Le passé de l’eau dans l’avenir : une conversation avec Kevin Lane

Le passé de l’eau dans l’avenir : une conversation avec Kevin Lane
  • Pérou

L’eau est l’une des ressources les plus précieuses aujourd’hui, non seulement parce qu’elle représente un pourcentage élevé des besoins quotidiens pour maintenir la santé des individus, mais aussi parce qu’elle est vitale pour assurer la production alimentaire dans les pratiques agricoles. Cependant, ces dernières années, la disponibilité de l’eau a diminué, provoquant ce que l’on appelle le stress hydrique mondial, sous l’effet du changement climatique et de la fonte des glaciers, qui affecte la quantité et la qualité de l’eau disponible. Selon la FAO, entre 2015 et 2020, le stress hydrique mondial est passé de 18,06 % à 18,23 %, avec de grandes disparités régionales. D’ici 2050, la population exposée au stress hydrique pourrait doubler, touchant un milliard de personnes supplémentaires, ce qui entraînerait des conflits et des risques pour la sécurité de l’eau.

Dans les régions montagneuses telles que les Andes et l’Asie centrale, les glaciers ont perdu une grande partie de leur volume, ce qui modifie les systèmes hydrologiques et augmente le risque d’inondation. À l’avenir, le déclin de ces ressources intensifiera les sécheresses, ce qui affectera la consommation, l’agriculture et l’énergie. D’où l’urgence d’adopter des stratégies innovantes pour contribuer à la conservation et à l’augmentation des réserves d’eau, ainsi qu’une gestion intégrée de l’eau impliquant la participation des populations.

 

Eclosio_Le passé de l'eau dans l'avenir : une conversation avec Kevin Lane Le travail de Kevin Lane, chercheur au CONICET, sur l’eau dans les Andes est une réponse à ce problème. Le vendredi 20 septembre dernier, Kevin a présenté la conférence « El Pasado del Agua en el Futuro: registro digital de represas prehispánicas en los Andes » (« Le passé de l’eau dans l’avenir : enregistrement numérique des barrages préhispaniques dans les Andes« ), à l’Universidad Nacional Agraria La Molina », sous l’égide du professeur Roberto Ugas et d’organisations partenaires telles que Eclosio et Diaconía. La présentation était basée sur l’expérience de Kevin et de son équipe, qui ont récupéré le barrage de Ricococha Alta. Cette structure, construite par les Huaylas et récupérée par les Incas, a été un élément clé face aux phénomènes climatiques qui ont asséché les Andes à cette époque. Sa réhabilitation a été réalisée avec des techniques locales et des géomembranes, ce qui permet d’alimenter en eau les communautés de la Cordillera Negra, où il n’y a pas de glaciers. Kevin Lane souligne que ces barrages préhispaniques, moins chers et plus résistants aux tremblements de terre que les barrages modernes, offrent des solutions au changement climatique et pourraient fournir de l’eau pour l’agriculture, en particulier pour les petits agriculteurs des Andes. De plus, leur réhabilitation permet de préserver le patrimoine archéologique et l’histoire des populations.

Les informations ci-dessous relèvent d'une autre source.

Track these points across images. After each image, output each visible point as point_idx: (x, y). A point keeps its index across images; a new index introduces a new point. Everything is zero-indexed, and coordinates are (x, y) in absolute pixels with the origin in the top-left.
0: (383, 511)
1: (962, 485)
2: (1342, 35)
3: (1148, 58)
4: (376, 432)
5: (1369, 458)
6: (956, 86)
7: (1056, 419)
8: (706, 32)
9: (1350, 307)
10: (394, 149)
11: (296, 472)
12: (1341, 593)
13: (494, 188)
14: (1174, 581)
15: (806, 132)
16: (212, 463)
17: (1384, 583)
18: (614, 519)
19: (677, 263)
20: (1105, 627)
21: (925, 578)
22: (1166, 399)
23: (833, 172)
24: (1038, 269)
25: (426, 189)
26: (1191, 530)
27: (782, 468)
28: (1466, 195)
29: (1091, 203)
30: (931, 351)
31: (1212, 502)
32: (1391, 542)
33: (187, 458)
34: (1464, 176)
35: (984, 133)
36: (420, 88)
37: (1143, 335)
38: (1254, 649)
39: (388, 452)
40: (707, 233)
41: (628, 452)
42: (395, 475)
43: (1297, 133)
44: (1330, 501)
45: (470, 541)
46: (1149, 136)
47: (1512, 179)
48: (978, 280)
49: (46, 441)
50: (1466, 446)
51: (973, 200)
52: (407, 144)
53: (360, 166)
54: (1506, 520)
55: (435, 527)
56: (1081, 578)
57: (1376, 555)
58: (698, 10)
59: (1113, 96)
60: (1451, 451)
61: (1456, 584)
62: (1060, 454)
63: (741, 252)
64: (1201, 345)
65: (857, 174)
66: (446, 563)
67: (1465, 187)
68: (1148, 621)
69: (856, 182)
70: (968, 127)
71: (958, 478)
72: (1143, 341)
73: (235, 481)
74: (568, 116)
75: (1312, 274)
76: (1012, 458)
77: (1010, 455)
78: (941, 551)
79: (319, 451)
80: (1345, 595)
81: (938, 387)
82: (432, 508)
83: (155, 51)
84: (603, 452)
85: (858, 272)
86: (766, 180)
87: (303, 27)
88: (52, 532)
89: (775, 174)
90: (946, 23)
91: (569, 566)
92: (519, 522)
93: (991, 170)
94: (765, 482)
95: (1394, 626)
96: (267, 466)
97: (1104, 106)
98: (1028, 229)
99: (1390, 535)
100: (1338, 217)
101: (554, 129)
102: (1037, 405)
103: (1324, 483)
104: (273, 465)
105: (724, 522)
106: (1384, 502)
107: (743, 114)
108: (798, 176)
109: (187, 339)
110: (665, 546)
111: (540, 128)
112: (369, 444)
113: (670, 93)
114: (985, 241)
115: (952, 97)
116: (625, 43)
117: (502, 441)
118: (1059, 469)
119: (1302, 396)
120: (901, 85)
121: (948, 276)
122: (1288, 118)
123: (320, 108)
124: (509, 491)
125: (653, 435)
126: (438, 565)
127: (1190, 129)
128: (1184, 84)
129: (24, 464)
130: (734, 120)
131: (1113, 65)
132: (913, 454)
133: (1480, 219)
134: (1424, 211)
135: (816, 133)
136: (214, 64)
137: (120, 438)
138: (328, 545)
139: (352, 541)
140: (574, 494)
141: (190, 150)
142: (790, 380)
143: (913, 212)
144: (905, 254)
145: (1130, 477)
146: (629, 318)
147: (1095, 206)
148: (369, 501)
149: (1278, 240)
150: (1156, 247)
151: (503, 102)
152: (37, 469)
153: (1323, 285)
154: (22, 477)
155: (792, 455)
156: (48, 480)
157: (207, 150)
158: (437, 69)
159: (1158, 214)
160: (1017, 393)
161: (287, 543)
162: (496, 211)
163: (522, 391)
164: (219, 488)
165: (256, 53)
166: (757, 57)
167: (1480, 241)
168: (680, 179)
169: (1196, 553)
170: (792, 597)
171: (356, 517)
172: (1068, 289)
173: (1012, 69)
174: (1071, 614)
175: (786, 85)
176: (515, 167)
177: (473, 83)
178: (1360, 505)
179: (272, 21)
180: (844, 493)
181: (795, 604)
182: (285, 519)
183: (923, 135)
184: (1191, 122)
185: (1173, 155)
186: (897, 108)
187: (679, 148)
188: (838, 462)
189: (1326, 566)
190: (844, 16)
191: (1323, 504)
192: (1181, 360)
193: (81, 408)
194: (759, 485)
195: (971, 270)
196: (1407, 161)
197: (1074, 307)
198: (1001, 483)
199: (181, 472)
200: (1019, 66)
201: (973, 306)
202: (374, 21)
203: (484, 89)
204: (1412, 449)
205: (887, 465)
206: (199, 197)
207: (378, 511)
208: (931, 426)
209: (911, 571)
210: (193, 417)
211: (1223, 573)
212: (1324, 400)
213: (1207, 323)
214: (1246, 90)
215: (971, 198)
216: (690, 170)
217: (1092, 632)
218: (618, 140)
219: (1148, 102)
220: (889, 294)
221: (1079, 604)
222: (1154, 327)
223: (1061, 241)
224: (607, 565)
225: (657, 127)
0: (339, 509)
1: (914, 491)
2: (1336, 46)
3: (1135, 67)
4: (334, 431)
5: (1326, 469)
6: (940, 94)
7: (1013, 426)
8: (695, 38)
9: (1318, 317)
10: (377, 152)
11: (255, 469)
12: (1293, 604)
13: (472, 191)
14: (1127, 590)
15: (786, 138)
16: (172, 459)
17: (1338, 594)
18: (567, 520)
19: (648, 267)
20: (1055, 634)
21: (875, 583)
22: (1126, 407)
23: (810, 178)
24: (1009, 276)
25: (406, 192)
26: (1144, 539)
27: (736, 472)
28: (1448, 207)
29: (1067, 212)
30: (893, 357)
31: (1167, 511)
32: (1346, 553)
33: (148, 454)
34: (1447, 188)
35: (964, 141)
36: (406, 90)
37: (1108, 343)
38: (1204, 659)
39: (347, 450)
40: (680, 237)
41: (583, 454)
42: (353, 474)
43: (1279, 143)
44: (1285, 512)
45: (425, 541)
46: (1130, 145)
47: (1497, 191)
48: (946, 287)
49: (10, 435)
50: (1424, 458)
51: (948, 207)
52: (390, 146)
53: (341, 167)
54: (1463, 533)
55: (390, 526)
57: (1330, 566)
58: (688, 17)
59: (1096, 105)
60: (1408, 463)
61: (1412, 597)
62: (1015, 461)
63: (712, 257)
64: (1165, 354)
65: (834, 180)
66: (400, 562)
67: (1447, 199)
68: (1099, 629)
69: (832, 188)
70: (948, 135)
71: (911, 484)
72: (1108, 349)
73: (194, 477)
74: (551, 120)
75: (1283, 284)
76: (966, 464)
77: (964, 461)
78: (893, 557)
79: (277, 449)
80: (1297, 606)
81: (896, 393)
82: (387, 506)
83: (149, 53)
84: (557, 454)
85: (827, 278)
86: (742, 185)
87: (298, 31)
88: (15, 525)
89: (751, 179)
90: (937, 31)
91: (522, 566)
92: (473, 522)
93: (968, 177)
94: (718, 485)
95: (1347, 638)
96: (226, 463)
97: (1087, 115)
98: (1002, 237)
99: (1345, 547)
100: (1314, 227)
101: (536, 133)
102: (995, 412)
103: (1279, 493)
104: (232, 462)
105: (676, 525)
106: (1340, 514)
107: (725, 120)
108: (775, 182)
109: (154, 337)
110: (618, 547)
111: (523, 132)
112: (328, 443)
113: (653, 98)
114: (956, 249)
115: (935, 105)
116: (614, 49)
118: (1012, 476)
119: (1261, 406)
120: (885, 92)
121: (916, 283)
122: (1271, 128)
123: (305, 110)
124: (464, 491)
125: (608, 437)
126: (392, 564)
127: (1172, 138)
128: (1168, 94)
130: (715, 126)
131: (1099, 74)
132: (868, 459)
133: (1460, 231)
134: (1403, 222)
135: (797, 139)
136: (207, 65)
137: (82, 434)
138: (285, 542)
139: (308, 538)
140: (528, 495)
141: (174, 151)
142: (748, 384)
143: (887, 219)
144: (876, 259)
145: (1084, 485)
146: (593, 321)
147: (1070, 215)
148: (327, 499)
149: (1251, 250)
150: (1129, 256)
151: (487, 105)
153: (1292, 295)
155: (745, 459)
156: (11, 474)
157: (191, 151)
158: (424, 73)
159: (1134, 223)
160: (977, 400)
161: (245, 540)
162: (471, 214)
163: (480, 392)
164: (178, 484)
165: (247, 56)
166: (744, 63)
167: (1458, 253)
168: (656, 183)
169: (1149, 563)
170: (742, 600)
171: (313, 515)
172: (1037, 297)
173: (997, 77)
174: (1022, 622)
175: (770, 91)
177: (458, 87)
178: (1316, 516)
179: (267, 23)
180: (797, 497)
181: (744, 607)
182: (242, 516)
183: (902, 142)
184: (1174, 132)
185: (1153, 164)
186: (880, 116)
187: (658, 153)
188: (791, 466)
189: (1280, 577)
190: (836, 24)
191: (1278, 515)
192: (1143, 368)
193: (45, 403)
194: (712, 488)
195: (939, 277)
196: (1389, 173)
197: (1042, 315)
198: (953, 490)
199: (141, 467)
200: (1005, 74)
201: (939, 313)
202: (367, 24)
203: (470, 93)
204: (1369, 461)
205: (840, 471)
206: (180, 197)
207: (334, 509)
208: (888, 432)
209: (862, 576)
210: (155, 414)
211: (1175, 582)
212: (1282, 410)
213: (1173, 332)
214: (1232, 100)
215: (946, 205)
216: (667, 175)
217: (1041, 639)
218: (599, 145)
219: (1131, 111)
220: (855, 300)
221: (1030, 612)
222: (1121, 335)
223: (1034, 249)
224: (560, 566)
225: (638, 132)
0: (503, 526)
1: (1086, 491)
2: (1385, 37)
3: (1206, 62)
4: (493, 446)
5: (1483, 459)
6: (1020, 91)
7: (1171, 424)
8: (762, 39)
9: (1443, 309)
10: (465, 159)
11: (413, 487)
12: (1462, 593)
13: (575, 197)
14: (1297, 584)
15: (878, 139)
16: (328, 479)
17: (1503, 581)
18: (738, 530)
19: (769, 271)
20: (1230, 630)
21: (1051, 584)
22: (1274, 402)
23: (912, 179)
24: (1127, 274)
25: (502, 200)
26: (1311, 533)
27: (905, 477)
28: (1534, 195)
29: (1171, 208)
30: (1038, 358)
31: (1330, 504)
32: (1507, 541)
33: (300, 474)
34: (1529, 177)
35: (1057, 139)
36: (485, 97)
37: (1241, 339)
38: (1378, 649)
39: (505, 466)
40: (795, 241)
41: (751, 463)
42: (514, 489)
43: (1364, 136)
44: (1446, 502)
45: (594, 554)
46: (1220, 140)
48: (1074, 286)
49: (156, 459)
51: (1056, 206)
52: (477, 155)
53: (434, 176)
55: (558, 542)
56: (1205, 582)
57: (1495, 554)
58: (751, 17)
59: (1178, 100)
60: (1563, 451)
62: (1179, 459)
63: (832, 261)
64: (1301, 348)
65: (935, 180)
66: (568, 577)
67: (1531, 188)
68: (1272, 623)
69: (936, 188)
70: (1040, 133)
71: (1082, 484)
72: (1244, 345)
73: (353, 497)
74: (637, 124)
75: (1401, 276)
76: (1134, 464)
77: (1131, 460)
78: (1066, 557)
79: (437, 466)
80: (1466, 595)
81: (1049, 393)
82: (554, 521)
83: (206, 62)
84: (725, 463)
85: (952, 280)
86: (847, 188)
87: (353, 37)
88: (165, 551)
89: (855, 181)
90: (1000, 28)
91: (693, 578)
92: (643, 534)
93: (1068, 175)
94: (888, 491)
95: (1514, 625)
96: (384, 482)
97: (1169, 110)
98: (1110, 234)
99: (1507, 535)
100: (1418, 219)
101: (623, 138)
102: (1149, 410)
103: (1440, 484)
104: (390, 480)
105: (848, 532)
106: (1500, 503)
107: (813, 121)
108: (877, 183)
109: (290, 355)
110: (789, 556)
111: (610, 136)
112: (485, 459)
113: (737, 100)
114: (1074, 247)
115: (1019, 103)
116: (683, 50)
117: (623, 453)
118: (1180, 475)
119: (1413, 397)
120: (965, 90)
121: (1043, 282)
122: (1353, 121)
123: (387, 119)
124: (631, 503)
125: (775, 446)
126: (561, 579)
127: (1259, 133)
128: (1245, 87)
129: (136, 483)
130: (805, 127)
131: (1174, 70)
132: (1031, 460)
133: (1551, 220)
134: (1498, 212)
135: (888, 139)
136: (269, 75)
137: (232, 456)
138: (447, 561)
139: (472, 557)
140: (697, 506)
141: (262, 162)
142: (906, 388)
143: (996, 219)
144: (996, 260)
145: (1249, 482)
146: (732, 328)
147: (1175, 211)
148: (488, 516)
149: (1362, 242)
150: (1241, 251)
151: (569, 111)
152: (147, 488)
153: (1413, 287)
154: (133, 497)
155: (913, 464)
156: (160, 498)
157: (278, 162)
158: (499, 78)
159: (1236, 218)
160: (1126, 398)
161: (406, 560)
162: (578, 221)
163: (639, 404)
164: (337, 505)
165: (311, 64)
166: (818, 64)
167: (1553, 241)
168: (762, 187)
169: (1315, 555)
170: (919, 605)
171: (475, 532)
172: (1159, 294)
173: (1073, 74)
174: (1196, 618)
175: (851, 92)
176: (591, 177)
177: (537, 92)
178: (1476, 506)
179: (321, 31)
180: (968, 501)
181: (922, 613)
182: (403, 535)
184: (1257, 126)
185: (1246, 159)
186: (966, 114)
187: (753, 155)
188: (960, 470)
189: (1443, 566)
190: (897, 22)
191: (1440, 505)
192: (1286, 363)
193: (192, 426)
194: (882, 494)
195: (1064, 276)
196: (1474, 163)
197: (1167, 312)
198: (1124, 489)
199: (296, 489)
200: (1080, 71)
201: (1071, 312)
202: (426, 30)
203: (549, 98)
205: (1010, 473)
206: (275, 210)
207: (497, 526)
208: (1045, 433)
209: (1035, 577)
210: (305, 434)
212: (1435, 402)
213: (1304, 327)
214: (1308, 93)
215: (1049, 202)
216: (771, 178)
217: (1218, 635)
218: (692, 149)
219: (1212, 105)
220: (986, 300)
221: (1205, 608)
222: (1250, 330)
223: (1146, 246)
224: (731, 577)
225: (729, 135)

Kevin souligne également que la récupération de ce qu’il appelle la « capacité installée » est une forme de résistance à l’idée actuelle de la modernité, où le béton, « le roi ciment », occupe une place centrale pour les populations et, surtout, pour les décideurs politiques. Des programmes comme Sierra Azul ont construit des barrages en béton « modernes » afin de fournir plus d’eau aux communautés, mais les résultats de leur durabilité n’ont pas été encourageants. À cet égard, M. Alberto Gutiérrez Enciso, chef du bureau de la planification, du budget et du suivi de Sierra Azul, qui a participé à la présentation, a déclaré que le programme s’efforçait d’intégrer les barrages préhispaniques dans sa planification et qu’il était ouvert au dialogue avec ces expériences. Laureano Del Castillo, président de l’Institut pour la promotion de la gestion de l’eau IPROGA, également intervenant, a évoqué la nécessité de changer notre regard sur le patrimoine archéologique, comme les terrasses, qui devraient être intégrées au paysage et à l’activité humaine, au lieu d’être des lieux intangibles. Selon M. Laureano, cela implique une vision plus holistique et transdisciplinaire de la gestion de l’eau.

Enfin, les étudiants, les enseignants et le grand public qui ont assisté à la conférence ont montré un grand intérêt pour le sujet et ont réaffirmé l’importance de poursuivre les recherches pour comprendre la contribution de la réhabilitation des barrages à la santé de l’eau et à la reconfiguration des écosystèmes.